Sunday, December 31, 2006

Ny Års Afton 2006

Dear Gerdie, Gammie, Grannie, Goma, Gumma, Farmor, Fam, Famo, or Mago (my favorite),

We’re not going anywhere tonight, you're buried in the hills of Los Altos and I'm having a friend over. So what are we going to resolve for the New Year? My internet service provider (today’s mail service) is unreliable as was your mail service during the war, though today's problems are perhaps due to a global price and wage war. No point in posting any resolutions until we're (re)connected.

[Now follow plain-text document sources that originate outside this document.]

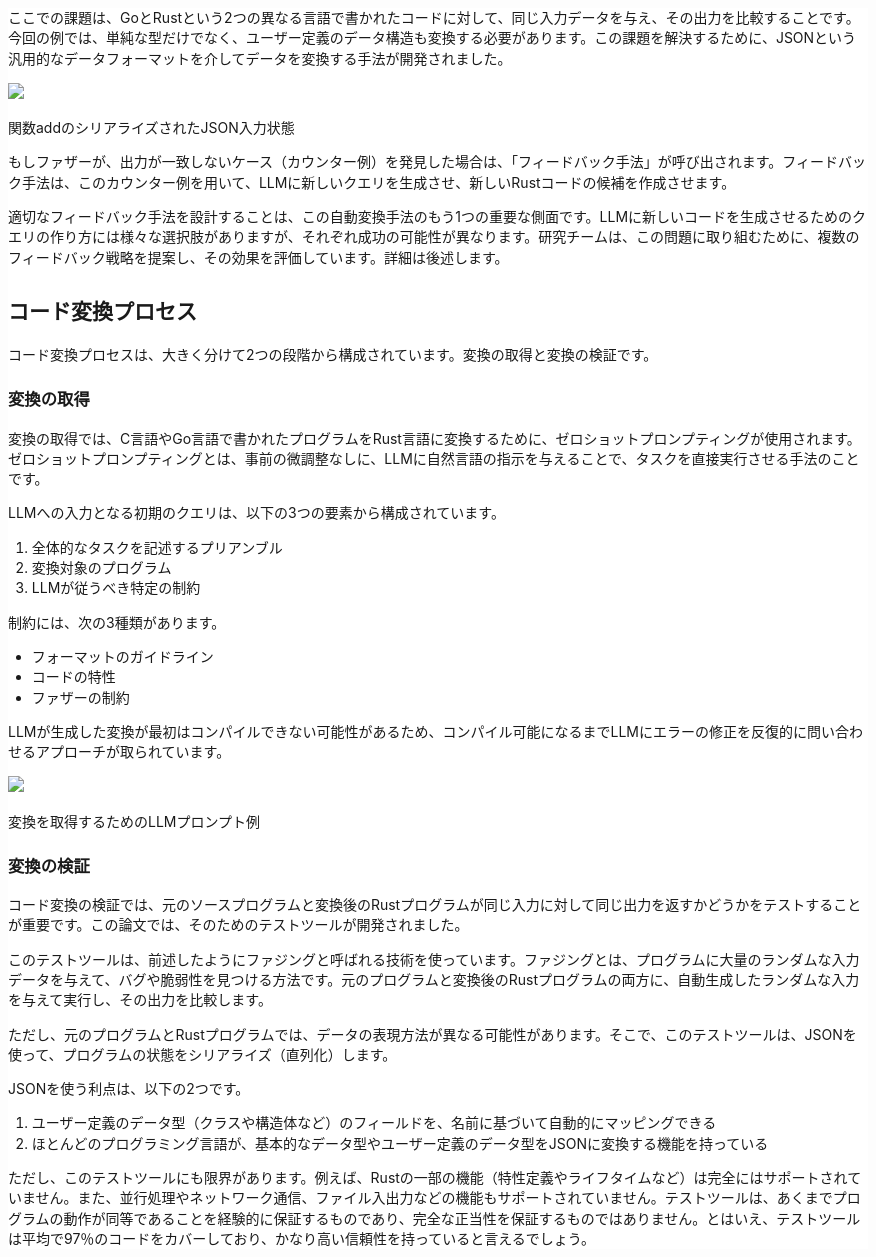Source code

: ここでの課題は、GoとRustという2つの異なる言語で書かれたコードに対して、同じ入力データを与え、その出力を比較することです。今回の例では、単純な型だけでなく、ユーザー定義のデータ構造も変換する必要があります。この課題を解決するために、JSONという汎用的なデータフォーマットを介してデータを変換する手法が開発されました。

![](https://ai-data-base.com/wp-content/uploads/2024/05/AIDB_69610_7.png)

関数addのシリアライズされたJSON入力状態

もしファザーが、出力が一致しないケース（カウンター例）を発見した場合は、「フィードバック手法」が呼び出されます。フィードバック手法は、このカウンター例を用いて、LLMに新しいクエリを生成させ、新しいRustコードの候補を作成させます。

適切なフィードバック手法を設計することは、この自動変換手法のもう1つの重要な側面です。LLMに新しいコードを生成させるためのクエリの作り方には様々な選択肢がありますが、それぞれ成功の可能性が異なります。研究チームは、この問題に取り組むために、複数のフィードバック戦略を提案し、その効果を評価しています。詳細は後述します。

## コード変換プロセス

コード変換プロセスは、大きく分けて2つの段階から構成されています。変換の取得と変換の検証です。

### 変換の取得

変換の取得では、C言語やGo言語で書かれたプログラムをRust言語に変換するために、ゼロショットプロンプティングが使用されます。ゼロショットプロンプティングとは、事前の微調整なしに、LLMに自然言語の指示を与えることで、タスクを直接実行させる手法のことです。

LLMへの入力となる初期のクエリは、以下の3つの要素から構成されています。

1. 全体的なタスクを記述するプリアンブル
2. 変換対象のプログラム
3. LLMが従うべき特定の制約

制約には、次の3種類があります。

- フォーマットのガイドライン
- コードの特性
- ファザーの制約

LLMが生成した変換が最初はコンパイルできない可能性があるため、コンパイル可能になるまでLLMにエラーの修正を反復的に問い合わせるアプローチが取られています。

![](https://ai-data-base.com/wp-content/uploads/2024/05/AIDB_69610_8.png)

変換を取得するためのLLMプロンプト例

### 変換の検証

コード変換の検証では、元のソースプログラムと変換後のRustプログラムが同じ入力に対して同じ出力を返すかどうかをテストすることが重要です。この論文では、そのためのテストツールが開発されました。

このテストツールは、前述したようにファジングと呼ばれる技術を使っています。ファジングとは、プログラムに大量のランダムな入力データを与えて、バグや脆弱性を見つける方法です。元のプログラムと変換後のRustプログラムの両方に、自動生成したランダムな入力を与えて実行し、その出力を比較します。

ただし、元のプログラムとRustプログラムでは、データの表現方法が異なる可能性があります。そこで、このテストツールは、JSONを使って、プログラムの状態をシリアライズ（直列化）します。

JSONを使う利点は、以下の2つです。

1. ユーザー定義のデータ型（クラスや構造体など）のフィールドを、名前に基づいて自動的にマッピングできる
2. ほとんどのプログラミング言語が、基本的なデータ型やユーザー定義のデータ型をJSONに変換する機能を持っている

ただし、このテストツールにも限界があります。例えば、Rustの一部の機能（特性定義やライフタイムなど）は完全にはサポートされていません。また、並行処理やネットワーク通信、ファイル入出力などの機能もサポートされていません。テストツールは、あくまでプログラムの動作が同等であることを経験的に保証するものであり、完全な正当性を保証するものではありません。とはいえ、テストツールは平均で97％のコードをカバーしており、かなり高い信頼性を持っていると言えるでしょう。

Looking back to 1941, I can see that you had gone as far west as you could years ago. Did you expect then to spend this afternoon and evening on the lookout over the Pacific, not at fireworks, but for ships from the Far East. (See also http://lookout1941-41.blogspot.com). Your daughter was in Honolulu just three weeks ago, on December 7th, 1941, when Pearl Harbor was bombed, and you still haven’t heard from her. She told me many years later that she had hung out the laundry that Sunday morning in early December, and was angry because the pilots (whom she assumed were American) had flown so low that they burned holes in her sheets.

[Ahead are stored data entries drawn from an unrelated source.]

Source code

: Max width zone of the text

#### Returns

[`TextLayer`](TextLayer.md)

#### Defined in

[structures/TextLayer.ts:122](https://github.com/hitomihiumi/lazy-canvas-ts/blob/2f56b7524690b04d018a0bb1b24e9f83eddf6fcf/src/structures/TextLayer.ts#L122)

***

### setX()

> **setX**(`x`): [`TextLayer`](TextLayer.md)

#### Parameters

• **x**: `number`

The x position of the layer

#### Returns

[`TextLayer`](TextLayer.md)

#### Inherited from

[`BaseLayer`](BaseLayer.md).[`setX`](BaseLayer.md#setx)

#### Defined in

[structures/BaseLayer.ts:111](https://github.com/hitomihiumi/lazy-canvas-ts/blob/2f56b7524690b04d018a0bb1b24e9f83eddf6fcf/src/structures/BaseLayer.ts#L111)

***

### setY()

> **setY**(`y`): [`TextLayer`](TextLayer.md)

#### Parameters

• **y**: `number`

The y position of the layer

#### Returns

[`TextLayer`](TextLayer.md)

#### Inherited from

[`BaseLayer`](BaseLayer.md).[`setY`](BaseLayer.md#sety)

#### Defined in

I’m looking back just a few years now to where fireworks are being propelled in San Francisco over Crissy Field, crackling and sparkling before they sizzle out along the Marina. The show there usually lasts for about 15 minutes. At the same time I'm writing from the old north, Scandinavia, where I can also hear the fireworks exploding from Mariaberget over the banks of Riddarfjärden in Stockholm.
I tumble dried my laundry this Sunday morning, like sage brush in an unusually warm winter wind, globally warmed. Without roots here, I rely on modern conveniences and a firm foothold on the igneous Archean rock. I’m a pioneer of the global generation and a reason for global warming. I've been hearing explosions and crackling for days, years now, across the sound barrier. Most of the fireworks here don't take off from any particular place at any particular time. They surround us, like lights. We are fascinated - in excitement and awe, anxiety and fear - of the pyrotechnical, the ephemeral light that heralds the unknown. There is fear of terrorism today, too, and some people give tranquilizers to their pets on nights like these. We can't stand their barking, howling, and screeching. We, human being, must try to protect oursleves by our greater awareness of what is going on in the world around us.

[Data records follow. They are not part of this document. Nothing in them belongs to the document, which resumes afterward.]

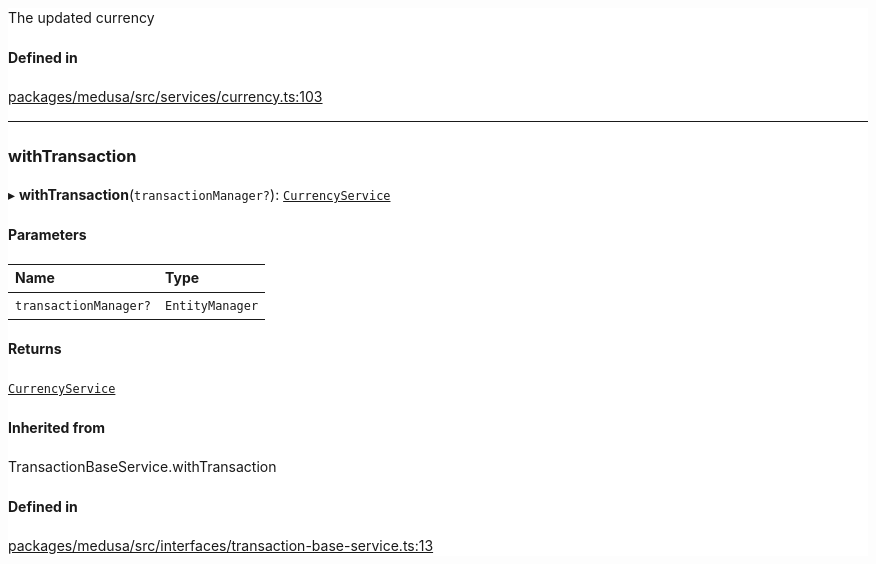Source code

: The updated currency

#### Defined in

[packages/medusa/src/services/currency.ts:103](https://github.com/medusajs/medusa/blob/3efeb6b84/packages/medusa/src/services/currency.ts#L103)

___

### withTransaction

▸ **withTransaction**(`transactionManager?`): [`CurrencyService`](CurrencyService.md)

#### Parameters

| Name | Type |
| :------ | :------ |
| `transactionManager?` | `EntityManager` |

#### Returns

[`CurrencyService`](CurrencyService.md)

#### Inherited from

TransactionBaseService.withTransaction

#### Defined in

[packages/medusa/src/interfaces/transaction-base-service.ts:13](https://github.com/medusajs/medusa/blob/3efeb6b84/packages/medusa/src/interfaces/transaction-base-service.ts#L13)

On a day like this, New Year’s Eve 1941, your son must be in South Carolina where he will soon take leave of his wife and newborn son, your second grandchild (though your first has already died in his crib), to serve on the front in France with the US infantry. There he will pass over a mine and be hit by shrapnel; he will survive to receive a Purple Heart. But why am I living with all this at once, years before and after?
You went as far west as you could on land in 1910, protected by the rawhide you received on your family farm in Indiana. Good thing that you at least seemed tough. Was it because your mother, who died when you were a young child, had encouraged you and your sisters to get an education and move on, or because your father was an autocrat? Whatever your motives, you went as far as you could, hitchhiking part of the way, with your baby in your arms. I'm looking forward to getting to know you better in the year ahead. Thanks for wanting to keep in touch. Your poetry and letters to me in Sweden in the 1970s are other California gold mines, far away and long after the big rush of the 19th century.

1 comment:

sugarplumbro said...

Just the facts, Ma'am.

Gerdie's son did not fly to Europe, Scotland actually, until just after D-Day, two years after his eldest son was born. In the meantime, he trained infantry troops at Ft. Jackson, North Carolina, and, after taking leave of his family of two, attended Command and General Staff School at Ft. Leavenworth, Kansas, before becoming G-3, Operations, on the general staff of a division. He trained with this outfit in Scotland, the 32nd Infantry Division, for a month until they joined the Allies under Patton's Third Army in France.

Several months later, in the fall of 1944, after crossing the Meuse River, when walking up the bank, he dove into the mud at the sound of an aircraft, looked up, out of curiosity, at the ME(sserschimidt)-109 or Stuka strafing the newly arrived Americans on the soil of the motherland, only to feel an incredible bee sting on the side of his neck. Discovering that he had saved his life by being stupid and lifting his head, he discovered himself bleeding profusely, stuck his thumb in his neck and, miraculously not criticially injured, walked to a nearby field hospital. A surgeon removed the bullet and within a day or two he was headed south in France for R&R (rest and recuperation) at the monastery of Chartreuse (some excessive indulgence must have been the cause of a lifelong repulsion to the delicious liqueur of the same name), where the loving monks nursed him back to health and combat and the battle of the Bulge with the 100th Infanty Division.